Instructions for the task: Return every line of the items below as a JSON list of strings, one string per line, with blank lines omitted.

The records:

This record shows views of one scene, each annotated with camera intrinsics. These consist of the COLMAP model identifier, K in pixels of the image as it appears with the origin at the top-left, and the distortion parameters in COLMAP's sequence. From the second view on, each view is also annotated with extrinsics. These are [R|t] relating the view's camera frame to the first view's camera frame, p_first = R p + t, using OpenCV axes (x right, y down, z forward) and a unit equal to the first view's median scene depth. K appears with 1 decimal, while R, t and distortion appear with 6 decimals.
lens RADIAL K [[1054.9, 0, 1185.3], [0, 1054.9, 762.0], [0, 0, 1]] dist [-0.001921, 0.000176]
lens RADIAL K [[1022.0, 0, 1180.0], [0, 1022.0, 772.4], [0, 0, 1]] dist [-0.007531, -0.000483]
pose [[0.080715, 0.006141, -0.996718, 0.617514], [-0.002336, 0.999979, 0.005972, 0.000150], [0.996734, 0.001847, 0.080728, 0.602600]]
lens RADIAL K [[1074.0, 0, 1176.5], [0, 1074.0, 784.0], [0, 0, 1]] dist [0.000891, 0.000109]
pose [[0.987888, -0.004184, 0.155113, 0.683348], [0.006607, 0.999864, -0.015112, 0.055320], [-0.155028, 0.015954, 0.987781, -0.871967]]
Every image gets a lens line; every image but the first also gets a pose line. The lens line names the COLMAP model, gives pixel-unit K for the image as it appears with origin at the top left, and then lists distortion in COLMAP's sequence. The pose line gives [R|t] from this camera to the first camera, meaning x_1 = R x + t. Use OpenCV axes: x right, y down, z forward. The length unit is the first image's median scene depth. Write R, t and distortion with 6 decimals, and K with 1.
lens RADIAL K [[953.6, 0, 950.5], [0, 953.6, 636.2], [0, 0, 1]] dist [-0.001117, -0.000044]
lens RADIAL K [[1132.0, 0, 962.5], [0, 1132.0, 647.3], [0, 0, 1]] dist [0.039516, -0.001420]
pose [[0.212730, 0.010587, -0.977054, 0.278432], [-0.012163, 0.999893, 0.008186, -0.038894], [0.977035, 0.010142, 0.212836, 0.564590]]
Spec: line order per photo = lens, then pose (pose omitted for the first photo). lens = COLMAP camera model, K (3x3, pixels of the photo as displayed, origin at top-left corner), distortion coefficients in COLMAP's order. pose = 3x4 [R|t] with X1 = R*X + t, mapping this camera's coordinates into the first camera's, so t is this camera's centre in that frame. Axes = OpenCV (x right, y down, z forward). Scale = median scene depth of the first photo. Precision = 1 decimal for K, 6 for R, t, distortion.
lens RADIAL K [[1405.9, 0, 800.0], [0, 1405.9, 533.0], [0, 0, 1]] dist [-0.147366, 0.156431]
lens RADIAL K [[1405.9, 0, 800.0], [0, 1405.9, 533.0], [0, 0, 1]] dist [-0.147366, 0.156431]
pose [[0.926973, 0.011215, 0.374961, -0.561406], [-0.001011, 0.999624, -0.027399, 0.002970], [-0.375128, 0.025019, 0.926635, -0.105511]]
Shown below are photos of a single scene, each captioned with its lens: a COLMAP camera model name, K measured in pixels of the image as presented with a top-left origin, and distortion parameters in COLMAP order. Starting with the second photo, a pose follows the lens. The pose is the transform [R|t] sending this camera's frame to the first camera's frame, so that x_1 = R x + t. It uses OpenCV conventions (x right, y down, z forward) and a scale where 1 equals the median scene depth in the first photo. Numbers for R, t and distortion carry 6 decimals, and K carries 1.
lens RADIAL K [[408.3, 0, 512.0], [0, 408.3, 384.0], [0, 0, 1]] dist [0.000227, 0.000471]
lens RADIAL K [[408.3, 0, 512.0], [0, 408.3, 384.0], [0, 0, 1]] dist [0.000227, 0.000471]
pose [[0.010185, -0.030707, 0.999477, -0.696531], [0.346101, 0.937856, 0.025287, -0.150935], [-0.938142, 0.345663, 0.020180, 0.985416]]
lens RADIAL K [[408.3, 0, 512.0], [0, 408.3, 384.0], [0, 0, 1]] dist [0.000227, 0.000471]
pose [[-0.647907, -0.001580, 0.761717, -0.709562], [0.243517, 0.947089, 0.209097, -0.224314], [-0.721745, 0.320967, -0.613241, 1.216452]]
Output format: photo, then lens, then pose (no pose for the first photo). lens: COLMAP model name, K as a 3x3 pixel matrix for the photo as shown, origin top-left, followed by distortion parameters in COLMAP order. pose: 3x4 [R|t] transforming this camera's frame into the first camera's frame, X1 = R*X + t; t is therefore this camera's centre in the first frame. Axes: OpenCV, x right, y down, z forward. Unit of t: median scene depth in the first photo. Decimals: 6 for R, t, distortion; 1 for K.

Result of this exercise:
[
  "This record shows views of one scene, each annotated with camera intrinsics. These consist of the COLMAP model identifier, K in pixels of the image as it appears with the origin at the top-left, and the distortion parameters in COLMAP's sequence. From the second view on, each view is also annotated with extrinsics. These are [R|t] relating the view's camera frame to the first view's camera frame, p_first = R p + t, using OpenCV axes (x right, y down, z forward) and a unit equal to the first view's median scene depth. K appears with 1 decimal, while R, t and distortion appear with 6 decimals.",
  "lens RADIAL K [[1054.9, 0, 1185.3], [0, 1054.9, 762.0], [0, 0, 1]] dist [-0.001921, 0.000176]",
  "lens RADIAL K [[1022.0, 0, 1180.0], [0, 1022.0, 772.4], [0, 0, 1]] dist [-0.007531, -0.000483]",
  "pose [[0.080715, 0.006141, -0.996718, 0.617514], [-0.002336, 0.999979, 0.005972, 0.000150], [0.996734, 0.001847, 0.080728, 0.602600]]",
  "lens RADIAL K [[1074.0, 0, 1176.5], [0, 1074.0, 784.0], [0, 0, 1]] dist [0.000891, 0.000109]",
  "pose [[0.987888, -0.004184, 0.155113, 0.683348], [0.006607, 0.999864, -0.015112, 0.055320], [-0.155028, 0.015954, 0.987781, -0.871967]]",
  "Every image gets a lens line; every image but the first also gets a pose line. The lens line names the COLMAP model, gives pixel-unit K for the image as it appears with origin at the top left, and then lists distortion in COLMAP's sequence. The pose line gives [R|t] from this camera to the first camera, meaning x_1 = R x + t. Use OpenCV axes: x right, y down, z forward. The length unit is the first image's median scene depth. Write R, t and distortion with 6 decimals, and K with 1.",
  "lens RADIAL K [[953.6, 0, 950.5], [0, 953.6, 636.2], [0, 0, 1]] dist [-0.001117, -0.000044]",
  "lens RADIAL K [[1132.0, 0, 962.5], [0, 1132.0, 647.3], [0, 0, 1]] dist [0.039516, -0.001420]",
  "pose [[0.212730, 0.010587, -0.977054, 0.278432], [-0.012163, 0.999893, 0.008186, -0.038894], [0.977035, 0.010142, 0.212836, 0.564590]]",
  "Spec: line order per photo = lens, then pose (pose omitted for the first photo). lens = COLMAP camera model, K (3x3, pixels of the photo as displayed, origin at top-left corner), distortion coefficients in COLMAP's order. pose = 3x4 [R|t] with X1 = R*X + t, mapping this camera's coordinates into the first camera's, so t is this camera's centre in that frame. Axes = OpenCV (x right, y down, z forward). Scale = median scene depth of the first photo. Precision = 1 decimal for K, 6 for R, t, distortion.",
  "lens RADIAL K [[1405.9, 0, 800.0], [0, 1405.9, 533.0], [0, 0, 1]] dist [-0.147366, 0.156431]",
  "lens RADIAL K [[1405.9, 0, 800.0], [0, 1405.9, 533.0], [0, 0, 1]] dist [-0.147366, 0.156431]",
  "pose [[0.926973, 0.011215, 0.374961, -0.561406], [-0.001011, 0.999624, -0.027399, 0.002970], [-0.375128, 0.025019, 0.926635, -0.105511]]",
  "Shown below are photos of a single scene, each captioned with its lens: a COLMAP camera model name, K measured in pixels of the image as presented with a top-left origin, and distortion parameters in COLMAP order. Starting with the second photo, a pose follows the lens. The pose is the transform [R|t] sending this camera's frame to the first camera's frame, so that x_1 = R x + t. It uses OpenCV conventions (x right, y down, z forward) and a scale where 1 equals the median scene depth in the first photo. Numbers for R, t and distortion carry 6 decimals, and K carries 1.",
  "lens RADIAL K [[408.3, 0, 512.0], [0, 408.3, 384.0], [0, 0, 1]] dist [0.000227, 0.000471]",
  "lens RADIAL K [[408.3, 0, 512.0], [0, 408.3, 384.0], [0, 0, 1]] dist [0.000227, 0.000471]",
  "pose [[0.010185, -0.030707, 0.999477, -0.696531], [0.346101, 0.937856, 0.025287, -0.150935], [-0.938142, 0.345663, 0.020180, 0.985416]]",
  "lens RADIAL K [[408.3, 0, 512.0], [0, 408.3, 384.0], [0, 0, 1]] dist [0.000227, 0.000471]",
  "pose [[-0.647907, -0.001580, 0.761717, -0.709562], [0.243517, 0.947089, 0.209097, -0.224314], [-0.721745, 0.320967, -0.613241, 1.216452]]",
  "Output format: photo, then lens, then pose (no pose for the first photo). lens: COLMAP model name, K as a 3x3 pixel matrix for the photo as shown, origin top-left, followed by distortion parameters in COLMAP order. pose: 3x4 [R|t] transforming this camera's frame into the first camera's frame, X1 = R*X + t; t is therefore this camera's centre in the first frame. Axes: OpenCV, x right, y down, z forward. Unit of t: median scene depth in the first photo. Decimals: 6 for R, t, distortion; 1 for K."
]